How to Use the Inputs

  1. Enter X and Y values (comma-separated).
  2. Or select a preset for common polynomial patterns.
  3. Choose the polynomial degree (1-8).
  4. Review the equation, coefficients, and R².
  5. Check the degree comparison table — find the AIC-minimizing degree.
  6. If AIC suggests a different degree, adjust and re-fit.
  7. Enter an X value for prediction.
Formula used
Y = aₙXⁿ + aₙ₋₁Xⁿ⁻¹ + ... + a₁X + a₀ (least squares via normal equations). AIC = n·ln(SSRes/n) + 2(p+1). BIC = n·ln(SSRes/n) + ln(n)(p+1).

Example Calculation

Result: Y = 0.7143X³ − 1.7500X² + 0.0357X + 5.0000, R² = 0.9999, Adj. R² = 0.9999

The cubic polynomial captures the data nearly perfectly (R² = 0.9999).

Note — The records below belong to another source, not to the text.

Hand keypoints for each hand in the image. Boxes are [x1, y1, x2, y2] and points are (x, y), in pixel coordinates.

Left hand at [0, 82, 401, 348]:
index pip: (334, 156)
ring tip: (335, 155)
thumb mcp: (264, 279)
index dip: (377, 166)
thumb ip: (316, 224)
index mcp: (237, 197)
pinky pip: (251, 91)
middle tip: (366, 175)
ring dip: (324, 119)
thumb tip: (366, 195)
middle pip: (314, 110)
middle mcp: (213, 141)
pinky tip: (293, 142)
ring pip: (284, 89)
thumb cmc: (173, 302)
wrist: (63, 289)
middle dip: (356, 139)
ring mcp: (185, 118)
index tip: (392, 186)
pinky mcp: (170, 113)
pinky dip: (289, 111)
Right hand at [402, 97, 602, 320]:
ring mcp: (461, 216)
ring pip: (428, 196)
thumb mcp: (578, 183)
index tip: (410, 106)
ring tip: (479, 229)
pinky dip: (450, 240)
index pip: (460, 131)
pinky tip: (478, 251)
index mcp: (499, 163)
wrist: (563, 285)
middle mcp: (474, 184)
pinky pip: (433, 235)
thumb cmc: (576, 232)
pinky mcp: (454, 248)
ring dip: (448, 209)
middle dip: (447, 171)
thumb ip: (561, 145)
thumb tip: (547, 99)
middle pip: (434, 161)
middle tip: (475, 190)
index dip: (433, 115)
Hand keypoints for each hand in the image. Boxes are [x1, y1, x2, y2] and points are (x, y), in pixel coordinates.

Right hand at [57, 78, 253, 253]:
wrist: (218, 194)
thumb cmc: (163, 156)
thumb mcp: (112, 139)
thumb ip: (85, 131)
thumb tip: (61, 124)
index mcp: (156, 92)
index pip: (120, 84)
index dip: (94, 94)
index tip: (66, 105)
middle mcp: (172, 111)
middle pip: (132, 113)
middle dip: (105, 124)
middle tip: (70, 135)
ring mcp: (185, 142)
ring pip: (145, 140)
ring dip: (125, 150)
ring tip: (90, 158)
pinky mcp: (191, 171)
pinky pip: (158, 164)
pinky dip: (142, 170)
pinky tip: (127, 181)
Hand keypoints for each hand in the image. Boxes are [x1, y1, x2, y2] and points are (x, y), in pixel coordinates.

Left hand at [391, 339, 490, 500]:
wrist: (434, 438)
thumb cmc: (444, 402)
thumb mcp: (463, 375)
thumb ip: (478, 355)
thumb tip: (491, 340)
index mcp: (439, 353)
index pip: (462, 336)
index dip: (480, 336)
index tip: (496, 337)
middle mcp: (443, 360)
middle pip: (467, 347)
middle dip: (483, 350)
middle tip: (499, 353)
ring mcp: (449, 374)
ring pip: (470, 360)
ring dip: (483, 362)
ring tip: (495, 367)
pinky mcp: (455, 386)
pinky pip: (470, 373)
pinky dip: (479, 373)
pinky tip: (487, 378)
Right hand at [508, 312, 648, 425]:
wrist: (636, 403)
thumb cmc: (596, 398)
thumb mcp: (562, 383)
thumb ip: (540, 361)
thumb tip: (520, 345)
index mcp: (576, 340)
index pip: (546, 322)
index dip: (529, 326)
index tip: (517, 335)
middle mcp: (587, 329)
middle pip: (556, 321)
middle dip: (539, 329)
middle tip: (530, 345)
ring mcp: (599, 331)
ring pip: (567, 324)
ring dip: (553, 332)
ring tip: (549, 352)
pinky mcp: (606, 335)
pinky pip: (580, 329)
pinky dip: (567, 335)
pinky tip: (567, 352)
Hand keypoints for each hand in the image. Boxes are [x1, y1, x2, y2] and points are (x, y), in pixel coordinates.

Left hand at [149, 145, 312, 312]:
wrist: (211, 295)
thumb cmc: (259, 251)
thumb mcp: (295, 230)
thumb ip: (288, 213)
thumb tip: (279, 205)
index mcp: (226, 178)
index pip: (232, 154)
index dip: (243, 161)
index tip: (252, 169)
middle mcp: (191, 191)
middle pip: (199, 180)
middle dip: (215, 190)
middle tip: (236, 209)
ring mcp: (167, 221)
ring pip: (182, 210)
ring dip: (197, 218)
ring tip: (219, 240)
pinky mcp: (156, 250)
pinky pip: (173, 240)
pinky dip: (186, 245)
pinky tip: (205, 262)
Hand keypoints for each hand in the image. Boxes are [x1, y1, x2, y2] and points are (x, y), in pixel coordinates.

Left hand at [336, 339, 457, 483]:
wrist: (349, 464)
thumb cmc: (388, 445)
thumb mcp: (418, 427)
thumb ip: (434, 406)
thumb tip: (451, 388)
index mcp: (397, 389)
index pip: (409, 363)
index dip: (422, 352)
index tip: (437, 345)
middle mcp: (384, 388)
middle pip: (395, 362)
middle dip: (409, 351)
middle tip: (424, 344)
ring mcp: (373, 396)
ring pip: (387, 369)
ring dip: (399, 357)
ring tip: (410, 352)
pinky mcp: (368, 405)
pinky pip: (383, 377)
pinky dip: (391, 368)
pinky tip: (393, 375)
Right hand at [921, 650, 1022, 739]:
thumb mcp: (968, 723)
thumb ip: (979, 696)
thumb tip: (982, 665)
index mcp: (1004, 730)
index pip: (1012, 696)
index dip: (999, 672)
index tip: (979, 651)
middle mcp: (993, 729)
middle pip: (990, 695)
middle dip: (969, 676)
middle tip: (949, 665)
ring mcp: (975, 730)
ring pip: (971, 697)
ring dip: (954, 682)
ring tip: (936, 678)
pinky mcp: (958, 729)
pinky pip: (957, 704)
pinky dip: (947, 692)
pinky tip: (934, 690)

The degree comparison table shows AIC is minimized at degree 3, confirming this is the right model complexity.

Tips & Best Practices

  • Start low (degree 1-2) and increase only if residuals show patterns.
  • AIC-optimal degree is usually the right choice — trust it over raw R².
  • BIC tends to prefer simpler models — use it when parsimony matters (e.g., for extrapolation).
  • Centering X (subtracting mean) improves numerical stability for high degrees.
  • If R² at degree d and d+1 are nearly identical, use degree d (Occam's razor).
  • Degrees above 5-6 rarely add genuine insight — they typically fit noise.

Normal Equations for Polynomial Regression

A degree-d polynomial yields a (d+1)×(d+1) system of normal equations involving power sums S₀ through S₂d. The matrix has Vandermonde structure: entry (i,j) is S_{i+j}. This structure can become ill-conditioned (near-singular) when X values span many orders of magnitude. Solutions: center and scale X, use orthogonal polynomials (Legendre, Chebyshev), or use QR decomposition instead of Cramer's rule.

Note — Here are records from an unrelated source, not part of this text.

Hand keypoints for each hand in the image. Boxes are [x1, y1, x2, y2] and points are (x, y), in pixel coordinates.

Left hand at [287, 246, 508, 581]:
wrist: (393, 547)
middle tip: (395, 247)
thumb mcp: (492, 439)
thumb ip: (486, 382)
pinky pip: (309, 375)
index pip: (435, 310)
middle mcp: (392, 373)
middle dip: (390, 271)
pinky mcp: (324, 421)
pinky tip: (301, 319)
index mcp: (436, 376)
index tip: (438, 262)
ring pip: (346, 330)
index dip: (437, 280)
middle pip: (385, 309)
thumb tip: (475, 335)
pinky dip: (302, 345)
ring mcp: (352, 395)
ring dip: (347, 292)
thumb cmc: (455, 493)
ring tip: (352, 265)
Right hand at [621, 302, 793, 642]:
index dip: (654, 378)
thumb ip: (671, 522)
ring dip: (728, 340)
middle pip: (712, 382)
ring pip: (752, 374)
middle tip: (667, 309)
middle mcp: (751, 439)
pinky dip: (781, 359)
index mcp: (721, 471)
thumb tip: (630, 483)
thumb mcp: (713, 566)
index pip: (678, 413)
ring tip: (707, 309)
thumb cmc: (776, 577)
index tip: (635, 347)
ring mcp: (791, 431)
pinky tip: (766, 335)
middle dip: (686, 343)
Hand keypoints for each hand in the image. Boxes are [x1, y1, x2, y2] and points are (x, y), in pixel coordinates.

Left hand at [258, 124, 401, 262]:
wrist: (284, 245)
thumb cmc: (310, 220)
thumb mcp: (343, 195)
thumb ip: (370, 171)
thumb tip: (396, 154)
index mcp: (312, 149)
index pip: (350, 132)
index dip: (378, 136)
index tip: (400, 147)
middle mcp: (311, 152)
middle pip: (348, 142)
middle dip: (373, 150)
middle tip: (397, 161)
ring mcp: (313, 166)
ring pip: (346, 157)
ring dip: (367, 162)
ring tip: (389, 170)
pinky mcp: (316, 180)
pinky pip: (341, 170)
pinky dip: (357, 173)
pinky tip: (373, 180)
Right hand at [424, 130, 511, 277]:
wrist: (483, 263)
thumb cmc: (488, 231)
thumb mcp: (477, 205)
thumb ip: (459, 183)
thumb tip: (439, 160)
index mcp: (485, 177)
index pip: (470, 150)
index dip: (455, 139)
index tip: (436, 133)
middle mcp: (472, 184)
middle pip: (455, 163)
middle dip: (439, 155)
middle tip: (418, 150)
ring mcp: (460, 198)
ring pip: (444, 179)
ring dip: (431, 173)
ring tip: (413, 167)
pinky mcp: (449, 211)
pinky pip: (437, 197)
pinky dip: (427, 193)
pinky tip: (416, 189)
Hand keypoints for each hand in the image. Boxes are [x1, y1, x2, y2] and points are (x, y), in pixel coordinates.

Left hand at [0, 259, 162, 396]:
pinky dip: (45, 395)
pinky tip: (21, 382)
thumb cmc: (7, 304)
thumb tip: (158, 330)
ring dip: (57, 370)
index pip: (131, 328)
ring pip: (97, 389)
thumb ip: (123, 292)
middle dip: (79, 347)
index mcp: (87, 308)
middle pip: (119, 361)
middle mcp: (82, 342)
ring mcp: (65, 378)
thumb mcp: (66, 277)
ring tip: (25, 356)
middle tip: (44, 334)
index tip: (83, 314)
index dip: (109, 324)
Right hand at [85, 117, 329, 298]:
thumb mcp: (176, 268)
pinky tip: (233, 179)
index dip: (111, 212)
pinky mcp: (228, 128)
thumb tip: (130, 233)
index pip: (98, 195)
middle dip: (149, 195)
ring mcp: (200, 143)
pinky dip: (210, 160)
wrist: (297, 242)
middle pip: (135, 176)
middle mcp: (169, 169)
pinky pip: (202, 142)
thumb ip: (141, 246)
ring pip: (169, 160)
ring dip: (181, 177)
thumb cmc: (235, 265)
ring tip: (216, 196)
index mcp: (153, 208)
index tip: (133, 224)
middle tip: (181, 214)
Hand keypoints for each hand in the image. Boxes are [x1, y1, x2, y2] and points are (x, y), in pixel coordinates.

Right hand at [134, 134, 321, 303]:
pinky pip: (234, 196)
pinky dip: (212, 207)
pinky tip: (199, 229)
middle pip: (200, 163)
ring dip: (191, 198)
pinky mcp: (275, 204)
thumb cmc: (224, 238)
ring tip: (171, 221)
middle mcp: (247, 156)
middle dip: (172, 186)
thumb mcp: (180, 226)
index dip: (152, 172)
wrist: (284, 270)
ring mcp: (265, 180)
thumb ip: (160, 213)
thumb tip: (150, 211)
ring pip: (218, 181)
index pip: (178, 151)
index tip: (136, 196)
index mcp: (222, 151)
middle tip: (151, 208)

The Bias-Variance Tradeoff

Degree 1 has high bias (underfits curves) but low variance (stable predictions). Degree n-1 has zero bias (passes through every point) but maximum variance (wildly unstable). AIC/BIC formalize this tradeoff: they add a penalty proportional to the number of parameters, favoring simpler models unless additional parameters significantly reduce error.

Polynomial Alternatives

When polynomials struggle: splines (piecewise polynomials with smooth joins) for irregular shapes, Fourier series for periodic data, logarithmic/exponential for specific growth patterns, and kernel regression for nonparametric flexibility. Polynomials are best for smooth, moderately curved data within a limited X range.

Sources & Methodology

Last updated:

Frequently Asked Questions

  • Use the degree comparison table: pick the degree that minimizes AIC (or BIC for a stricter penalty). If adjusted R² stops improving, you've likely found the right degree. Never use degree ≥ n-1 (interpolation captures noise).